The number of lines below containing the word "this" is all that should be returned.
══ Dataset content ══
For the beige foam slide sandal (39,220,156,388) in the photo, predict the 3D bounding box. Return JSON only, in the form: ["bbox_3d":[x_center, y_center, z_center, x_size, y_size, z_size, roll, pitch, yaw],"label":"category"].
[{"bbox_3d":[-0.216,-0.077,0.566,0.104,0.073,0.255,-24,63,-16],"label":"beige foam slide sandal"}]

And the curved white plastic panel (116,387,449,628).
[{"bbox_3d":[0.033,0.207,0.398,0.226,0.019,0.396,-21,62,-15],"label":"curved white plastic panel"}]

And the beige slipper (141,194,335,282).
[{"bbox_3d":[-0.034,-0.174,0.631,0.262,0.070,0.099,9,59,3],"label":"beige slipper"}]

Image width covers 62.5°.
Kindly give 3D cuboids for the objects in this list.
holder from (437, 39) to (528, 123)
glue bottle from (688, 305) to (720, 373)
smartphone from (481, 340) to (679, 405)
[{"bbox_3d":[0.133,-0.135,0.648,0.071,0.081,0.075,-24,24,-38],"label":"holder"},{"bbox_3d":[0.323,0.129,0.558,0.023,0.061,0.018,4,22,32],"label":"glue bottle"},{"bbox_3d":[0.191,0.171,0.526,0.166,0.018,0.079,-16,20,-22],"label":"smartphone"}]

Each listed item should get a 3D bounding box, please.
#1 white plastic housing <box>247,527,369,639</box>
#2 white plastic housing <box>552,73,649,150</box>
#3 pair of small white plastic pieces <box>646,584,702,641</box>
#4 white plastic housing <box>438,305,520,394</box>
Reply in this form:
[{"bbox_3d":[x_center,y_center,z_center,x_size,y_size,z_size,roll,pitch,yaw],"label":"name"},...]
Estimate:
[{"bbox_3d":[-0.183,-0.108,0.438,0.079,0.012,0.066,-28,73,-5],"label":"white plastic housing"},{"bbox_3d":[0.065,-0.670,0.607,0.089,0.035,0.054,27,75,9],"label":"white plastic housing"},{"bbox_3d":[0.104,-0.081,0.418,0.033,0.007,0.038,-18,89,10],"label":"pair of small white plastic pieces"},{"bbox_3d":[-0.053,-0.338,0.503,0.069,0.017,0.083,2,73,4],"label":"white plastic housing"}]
═══
### [Response to the task]
2